Nach § 5 Abs. 1  Satz 1 ArbGG sind Arbeitnehmer Arbeiter und Angestellte sowie die zu ihrer Berufsausbildung Beschäftigten. Arbeitnehmer ist, wer aufgrund eines privatrechtlichen Vertrags im Dienste eines anderen zur Leistung weisungsgebundener, fremdbestimmter Arbeit in persönlicher Abhängigkeit verpflichtet ist. Dementsprechend ist ein Arbeitsverhältnis anzunehmen, wenn die Leistung von Diensten nach Weisung des Dienstberechtigten und gegen Zahlung von Entgelt Schwerpunkt des Rechtsverhältnisses ist. Das Weisungsrecht kann Inhalt, Durchführung, Zeit, Dauer und Ort der Tätigkeit betreffen. Ob ein Arbeitsverhältnis oder ein anderes Rechtsverhältnis vorliegt, ist grundsätzlich anhand einer Gesamtwürdigung aller maßgebenden Umstände des Einzelfalls zu ermitteln, wobei der objektive Geschäftsinhalt den ausdrücklich getroffenen Vereinbarungen und der praktischen Durchführung des Vertrags zu entnehmen ist.
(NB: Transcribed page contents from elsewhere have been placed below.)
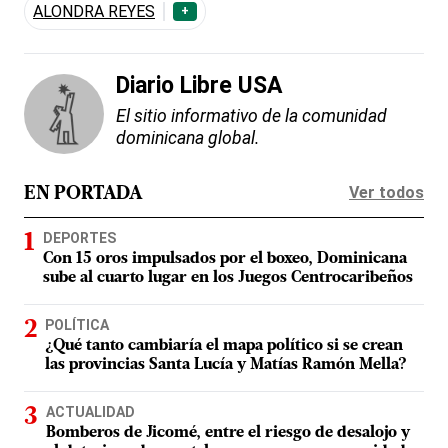
ALONDRA REYES
+
Diario Libre USA
El sitio informativo de la comunidad
dominicana global.
Ver todos
EN PORTADA
DEPORTES
Con 15 oros impulsados por el boxeo, Dominicana
sube al cuarto lugar en los Juegos Centrocaribeños
POLÍTICA
¿Qué tanto cambiaría el mapa político si se crean
las provincias Santa Lucía y Matías Ramón Mella?
ACTUALIDAD
Bomberos de Jicomé, entre el riesgo de desalojo y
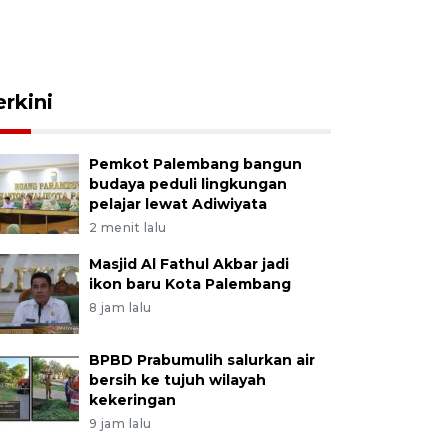
erkini
Pemkot Palembang bangun
budaya peduli lingkungan
pelajar lewat Adiwiyata
2 menit lalu
Masjid Al Fathul Akbar jadi
ikon baru Kota Palembang
8 jam lalu
BPBD Prabumulih salurkan air
bersih ke tujuh wilayah
kekeringan
9 jam lalu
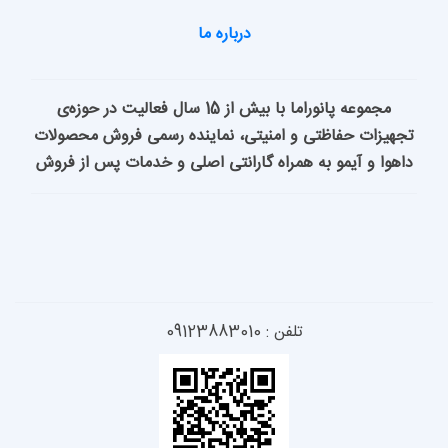
درباره ما
مجموعه پانوراما با بیش از 15 سال فعالیت در حوزه‌ی
امنیتی، نماینده رسمی فروش محصولات
راه گارانتی اصلی و خدمات پس از فروش
 09123883010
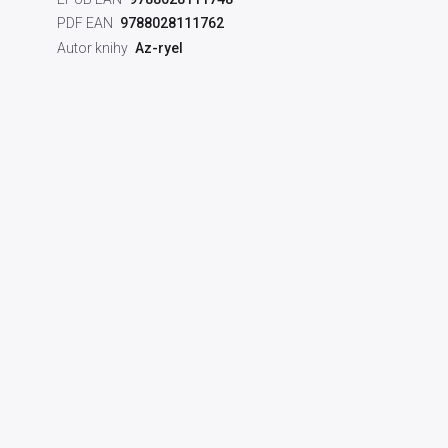
PDF EAN
9788028111762
Autor knihy
Az-ryel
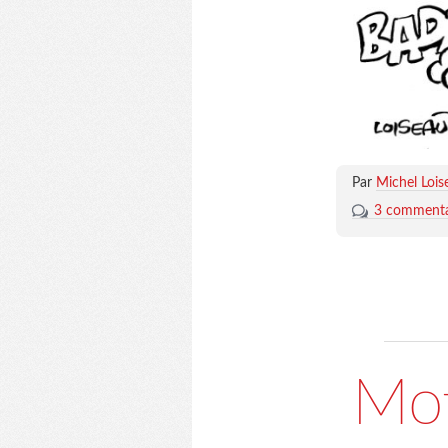
Par
Michel Lois
3 commenta
Mot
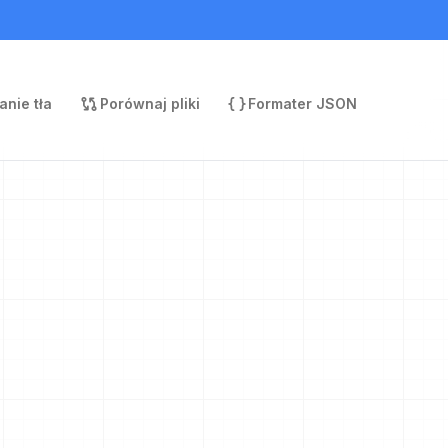
nie tła
Porównaj pliki
Formater JSON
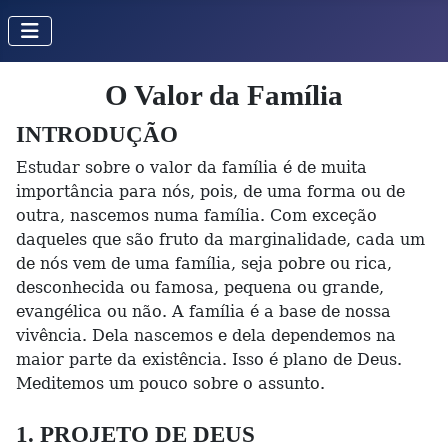
O Valor da Família
INTRODUÇÃO
Estudar sobre o valor da família é de muita
importância para nós, pois, de uma forma ou de
outra, nascemos numa família. Com exceção
daqueles que são fruto da marginalidade, cada um
de nós vem de uma família, seja pobre ou rica,
desconhecida ou famosa, pequena ou grande,
evangélica ou não. A família é a base de nossa
vivência. Dela nascemos e dela dependemos na
maior parte da existência. Isso é plano de Deus.
Meditemos um pouco sobre o assunto.
1. PROJETO DE DEUS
In Betrieben einer juristischen Person oder einer Personengesamtheit gelten jedoch nach § 5  Abs. 1 Satz 3 ArbGG Personen nicht als Arbeitnehmer, die kraft Gesetzes, Satzung oder Gesellschaftsvertrags allein oder als Mitglieder des Vertretungsorgans zur Vertretung der juristischen Person oder der Personengesamtheit berufen sind. Für einen Rechtsstreit zwischen dem Vertretungsorgan und der juristischen Person sind nach dieser gesetzlichen Fiktion die Gerichte für Arbeitssachen nicht zuständig. Die Fiktion des § 5 Abs. 1 Satz 3 ArbGG greift unabhängig davon ein, ob das der Organstellung zugrunde liegende Rechtsverhältnis materiell-rechtlich als freies Dienstverhältnis oder als Arbeitsverhältnis ausgestaltet ist. Sie soll sicherstellen, dass die Mitglieder der Vertretungsorgane mit der juristischen Person keinen Rechtsstreit im „Arbeitgeberlager“ vor dem Arbeitsgericht führen. Auch wenn ein Anstellungsverhältnis zwischen der juristischen Person und dem Mitglied des Vertretungsorgans wegen dessen starker interner Weisungsabhängigkeit als Arbeitsverhältnis zu qualifizieren ist und deshalb materielles Arbeitsrecht zur Anwendung kommt, sind zur Entscheidung eines Rechtsstreits aus dieser Rechtsbeziehung die ordentlichen Gerichte berufen, solange die Fiktion Wirkung entfaltet.

Nach der Abberufung als Geschäftsführer greift die Fiktionswirkung des § 5 Abs. 1 Satz 3 ArbGG nicht mehr. Das gilt auch dann, wenn die Abberufung erst nach Eingang der Klage erfolgt.